Earlier this month, we reported that Debian had announced a new release schedule; a freeze during December, a release some time in the first half of the following year. After outcries from the Debian community, the December freeze aspect of the plan was reversed. Since most of the ire about this situation seemed to be directed towards Ubuntu, Mark Shuttleworth decided to step in and offer to put several Canonical employees to work on Debian instead of Ubuntu.
Actually, the initial criticism was that such an important decision was announced without any prior discussion on the Debian mailing lists, and that remained the main cause of discontent in the following discussion.

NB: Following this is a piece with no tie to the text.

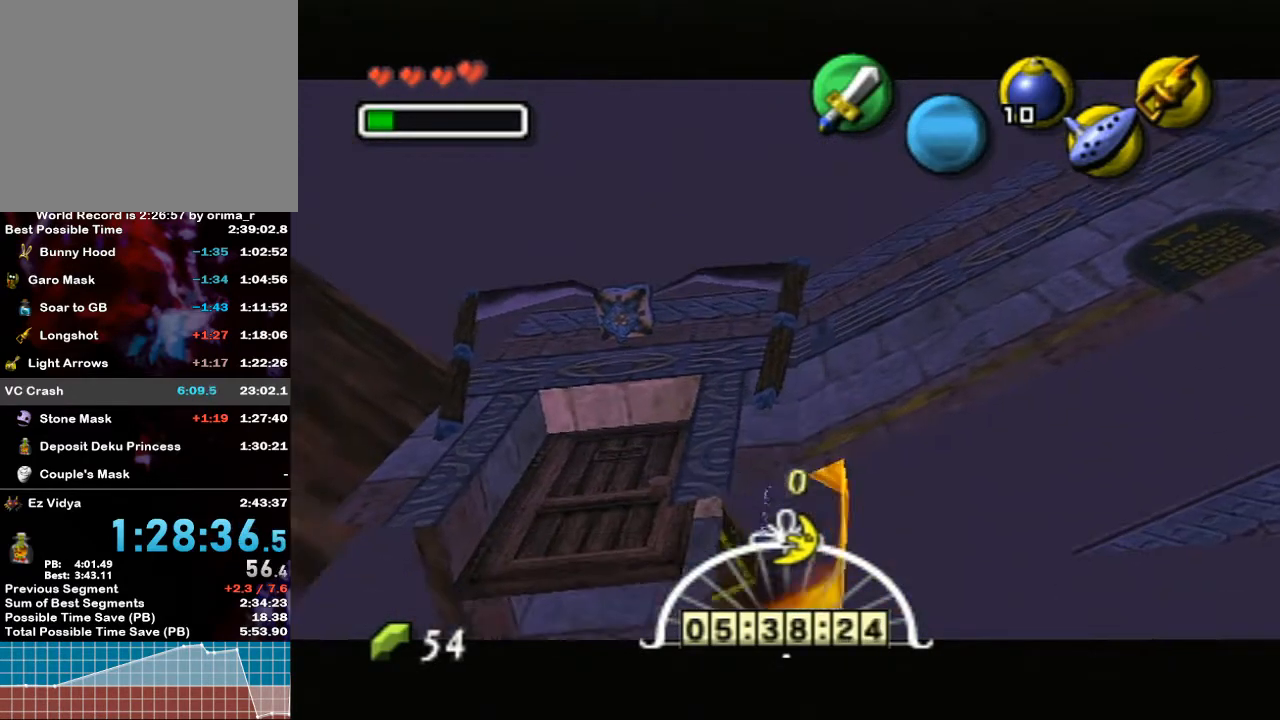
{"buttons": ["L1"], "left_stick": "center", "right_stick": "center", "events": [[333, "L1", "down"]]}
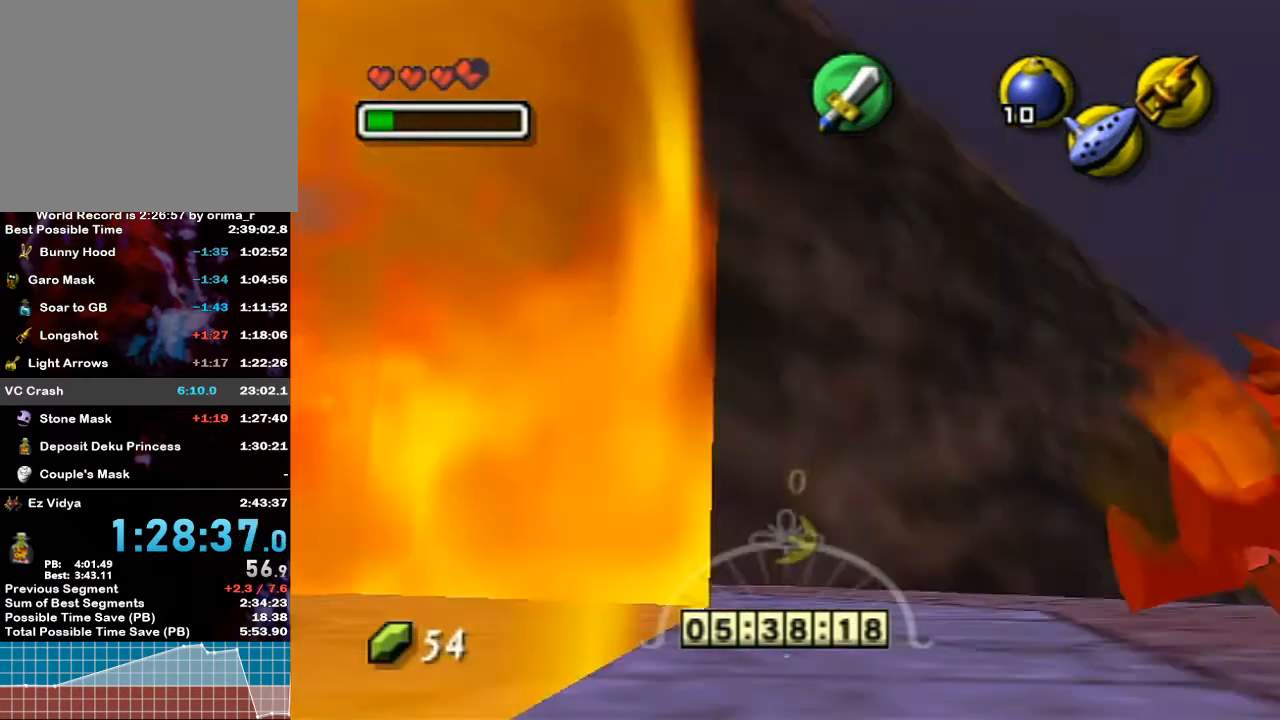
{"buttons": ["L1"], "left_stick": "center", "right_stick": "center", "events": []}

Mark Shuttleworth chimed in because, for some weird reason, he seems to believe that centralization and synchronization of the "free software industry" would be beneficial to everyone involved (and not just to the biggest distros). Personally, I believe that diversity and decentralization are vital to the free software community because they ensure that business-oriented corporations (like Microsoft or Canonical) cannot fully control the production and distribution of free software.
However, I'd expect Debian developers will find Shuttleworth's offer to put some Canonical employees to fix RC-bugs in Debian a most welcome gesture. A derivative distro like Ubuntu is actually helping itself most efficiently by helping its mother distro, since most of Ubuntu's codebase flows from Debian.
Member since:
2006-01-01
Thom Holwerda wrote:
Actually, the initial criticism was that such an important decision was announced without any prior discussion on the Debian mailing lists, and that remained the main cause of discontent in the following discussion.
The discussion thread on the debian-project mailing list was started with this mail:
http://lists.debian.org/debian-project/2009/07/msg00148.html
The discussion that followed can be read here:
http://lists.debian.org/debian-project/2009/07/threads.html
... and the discussion thread continues here:
http://lists.debian.org/debian-project/2009/08/threads.html
Mark Shuttleworth chimed in because, for some weird reason, he seems to believe that centralization and synchronization of the "free software industry" would be beneficial to everyone involved (and not just to the biggest distros). Personally, I believe that diversity and decentralization are vital to the free software community because they ensure that business-oriented corporations (like Microsoft or Canonical) cannot fully control the production and distribution of free software.
However, I'd expect Debian developers will find Shuttleworth's offer to put some Canonical employees to fix RC-bugs in Debian a most welcome gesture. A derivative distro like Ubuntu is actually helping itself most efficiently by helping its mother distro, since most of Ubuntu's codebase flows from Debian.